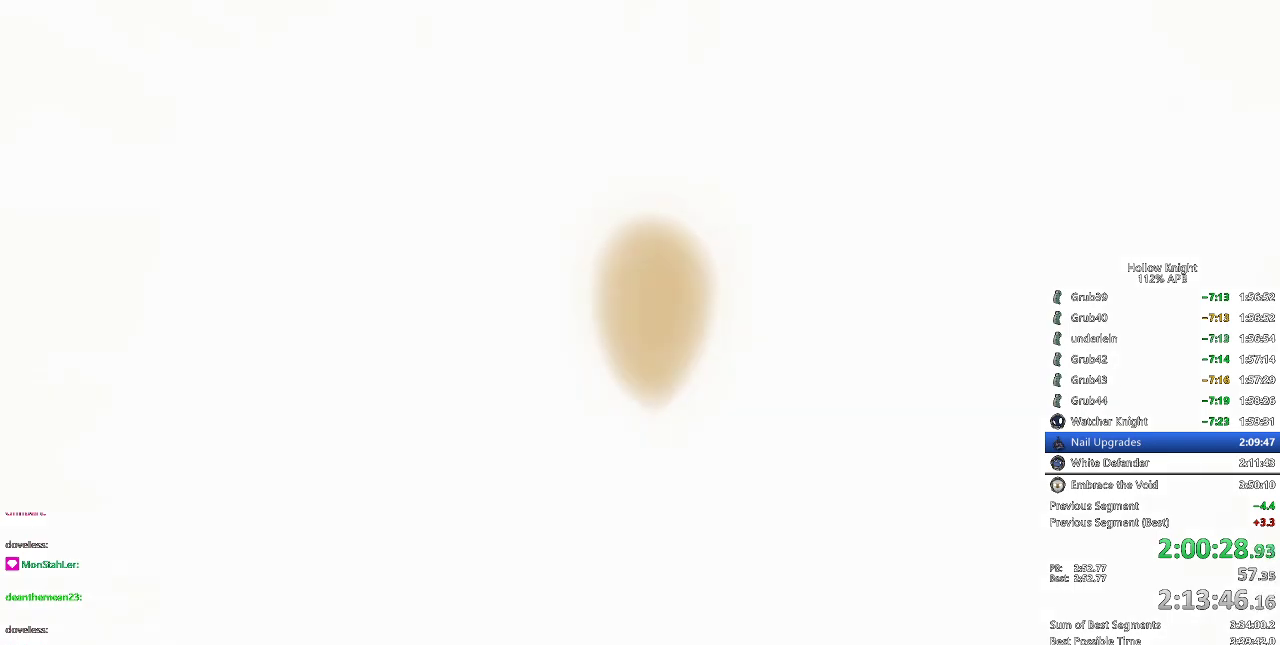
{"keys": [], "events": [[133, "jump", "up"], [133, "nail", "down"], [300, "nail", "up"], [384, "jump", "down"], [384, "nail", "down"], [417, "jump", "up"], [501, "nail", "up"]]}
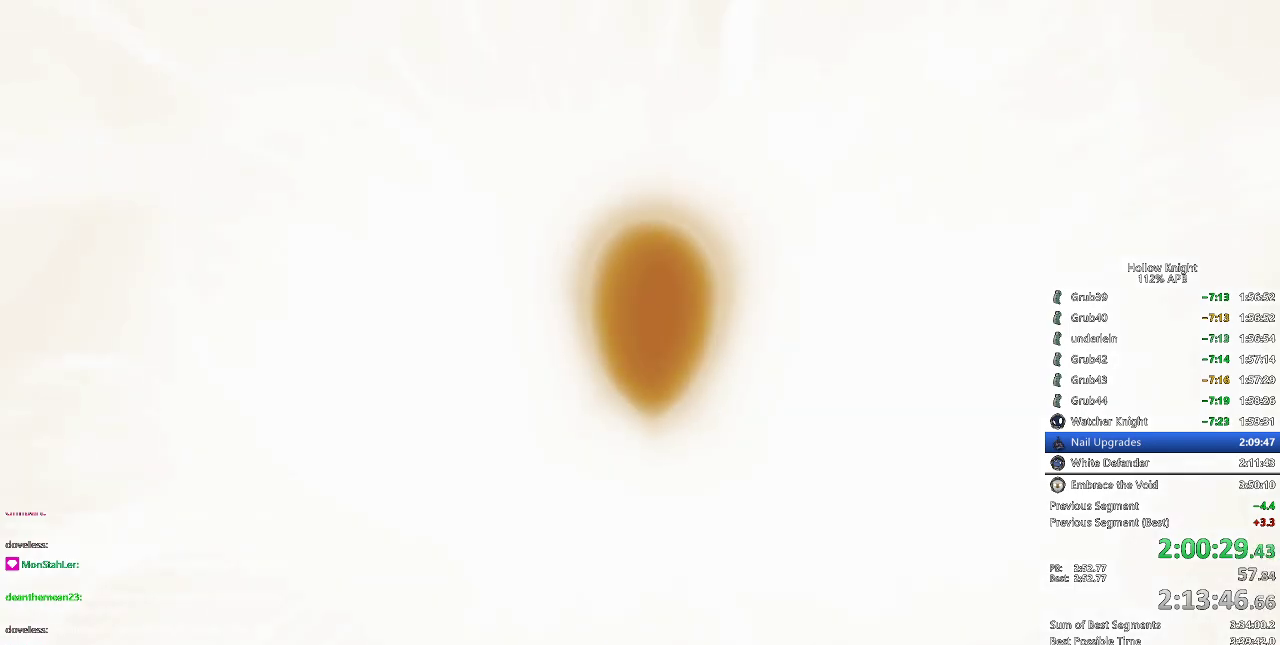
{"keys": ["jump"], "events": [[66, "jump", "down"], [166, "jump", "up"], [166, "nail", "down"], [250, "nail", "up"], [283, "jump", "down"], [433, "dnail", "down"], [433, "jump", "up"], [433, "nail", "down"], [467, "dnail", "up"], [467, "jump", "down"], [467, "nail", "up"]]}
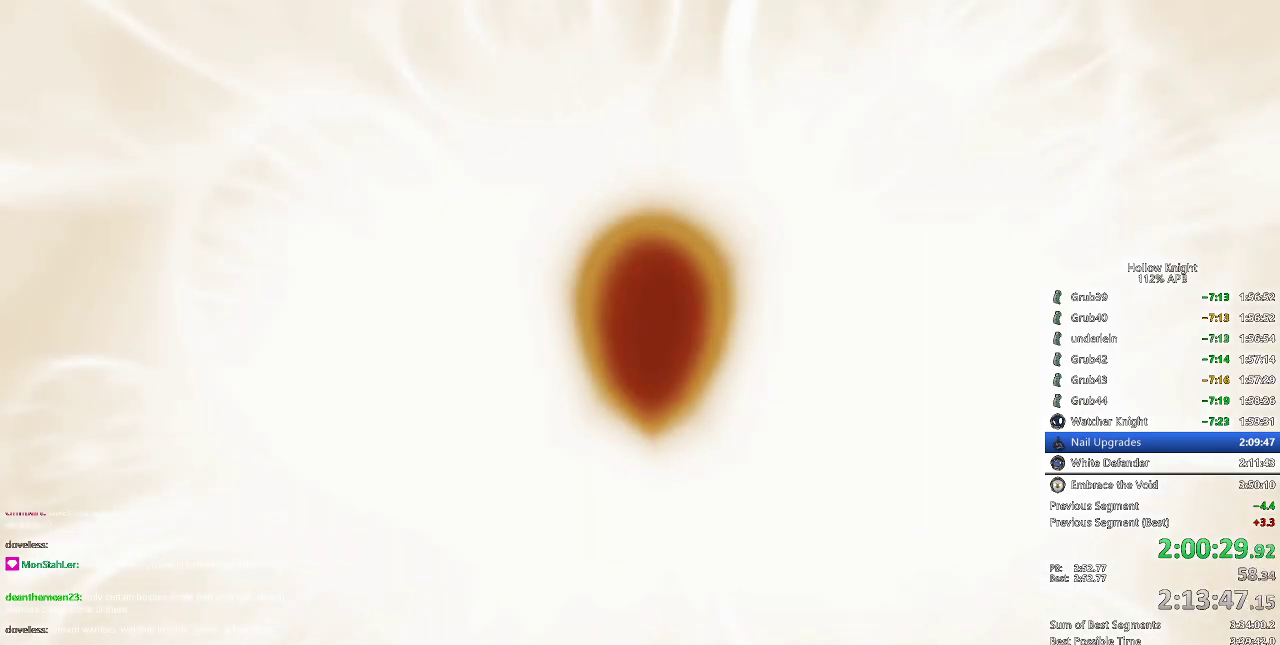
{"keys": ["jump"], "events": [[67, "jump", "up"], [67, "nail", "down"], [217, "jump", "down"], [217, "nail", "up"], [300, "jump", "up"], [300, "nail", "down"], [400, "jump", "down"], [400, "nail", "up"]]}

→ **Exercise**:
Reprint all the data above verbatim, excluding pictures.

→ **Answer to the exercise**:
{"keys": [], "events": [[133, "jump", "up"], [133, "nail", "down"], [300, "nail", "up"], [384, "jump", "down"], [384, "nail", "down"], [417, "jump", "up"], [501, "nail", "up"]]}
{"keys": ["jump"], "events": [[66, "jump", "down"], [166, "jump", "up"], [166, "nail", "down"], [250, "nail", "up"], [283, "jump", "down"], [433, "dnail", "down"], [433, "jump", "up"], [433, "nail", "down"], [467, "dnail", "up"], [467, "jump", "down"], [467, "nail", "up"]]}
{"keys": ["jump"], "events": [[67, "jump", "up"], [67, "nail", "down"], [217, "jump", "down"], [217, "nail", "up"], [300, "jump", "up"], [300, "nail", "down"], [400, "jump", "down"], [400, "nail", "up"]]}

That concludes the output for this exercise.